Your objective:
Would you retype the whole listing exactly, leaving its pictures out?

Material provided:
═══
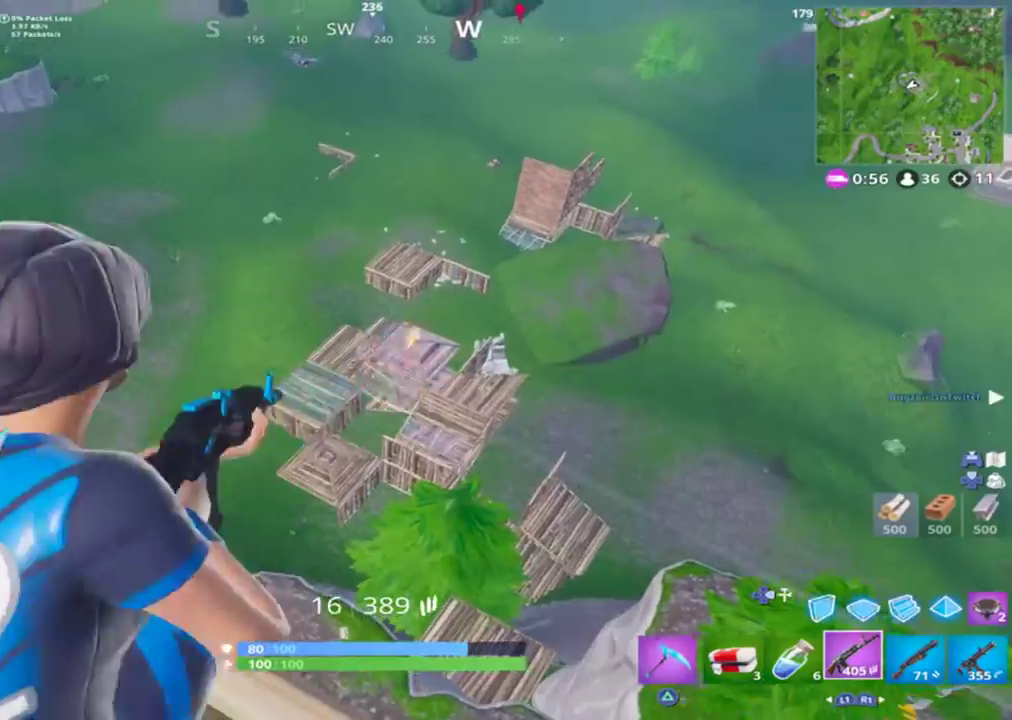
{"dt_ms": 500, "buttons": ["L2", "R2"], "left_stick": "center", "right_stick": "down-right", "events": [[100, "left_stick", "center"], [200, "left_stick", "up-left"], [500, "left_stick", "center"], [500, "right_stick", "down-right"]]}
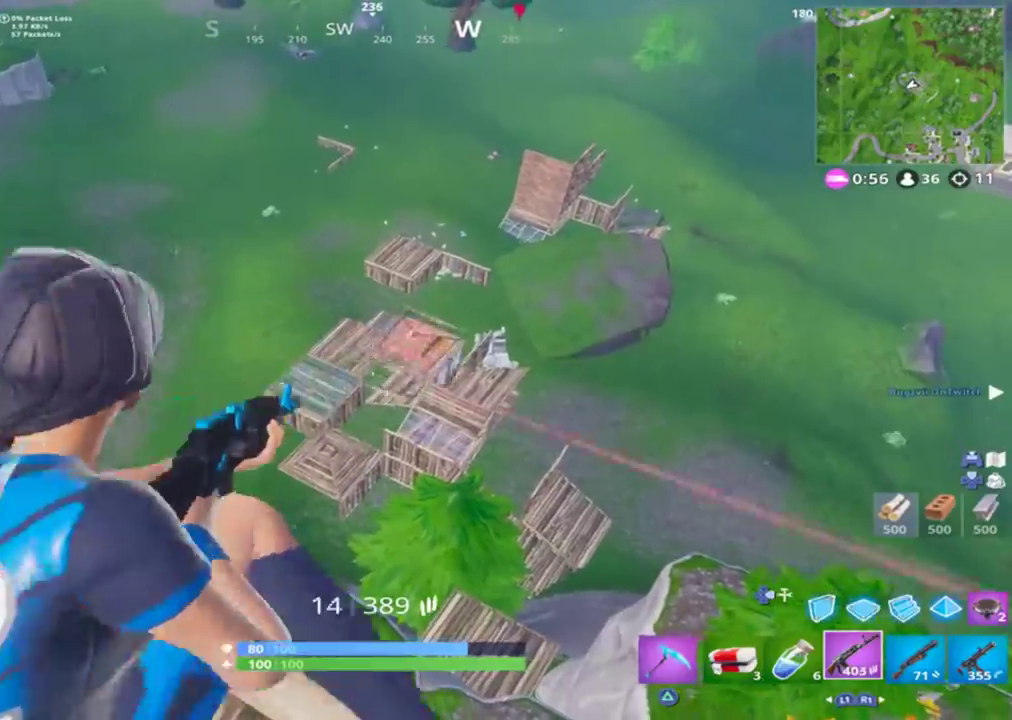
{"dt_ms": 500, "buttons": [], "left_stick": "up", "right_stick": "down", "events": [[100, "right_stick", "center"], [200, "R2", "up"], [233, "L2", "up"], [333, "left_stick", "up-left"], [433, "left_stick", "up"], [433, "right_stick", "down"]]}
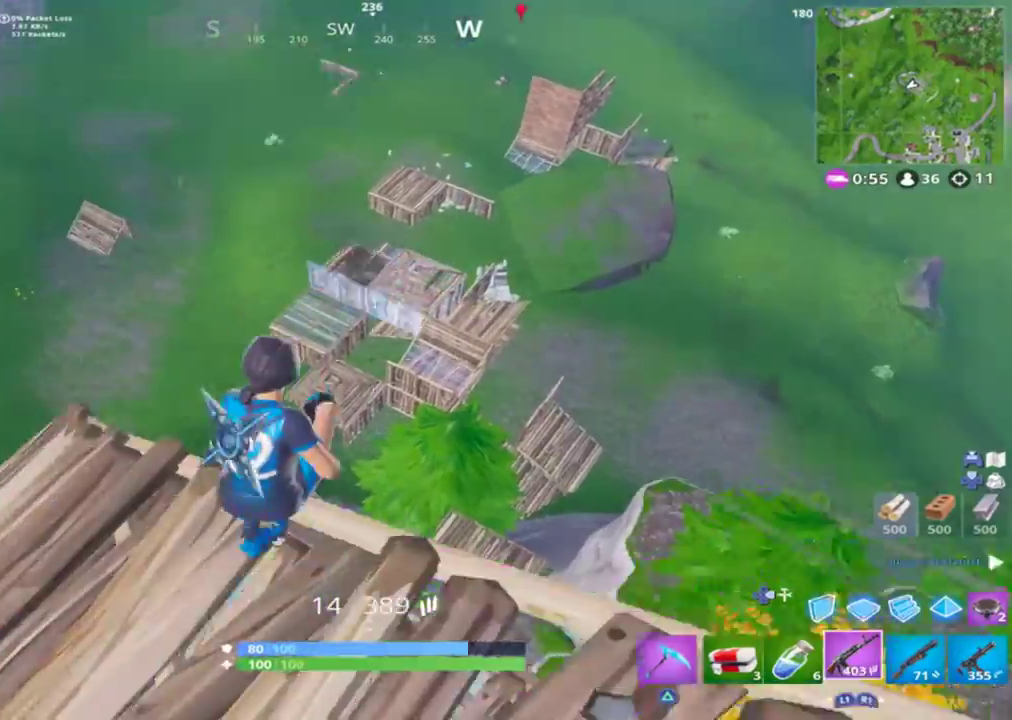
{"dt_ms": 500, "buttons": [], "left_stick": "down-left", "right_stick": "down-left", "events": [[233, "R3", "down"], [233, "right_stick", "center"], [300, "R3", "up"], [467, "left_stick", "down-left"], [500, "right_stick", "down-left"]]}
═══
Result of this exercise:
{"dt_ms": 500, "buttons": ["L2", "R2"], "left_stick": "center", "right_stick": "down-right", "events": [[100, "left_stick", "center"], [200, "left_stick", "up-left"], [500, "left_stick", "center"], [500, "right_stick", "down-right"]]}
{"dt_ms": 500, "buttons": [], "left_stick": "up", "right_stick": "down", "events": [[100, "right_stick", "center"], [200, "R2", "up"], [233, "L2", "up"], [333, "left_stick", "up-left"], [433, "left_stick", "up"], [433, "right_stick", "down"]]}
{"dt_ms": 500, "buttons": [], "left_stick": "down-left", "right_stick": "down-left", "events": [[233, "R3", "down"], [233, "right_stick", "center"], [300, "R3", "up"], [467, "left_stick", "down-left"], [500, "right_stick", "down-left"]]}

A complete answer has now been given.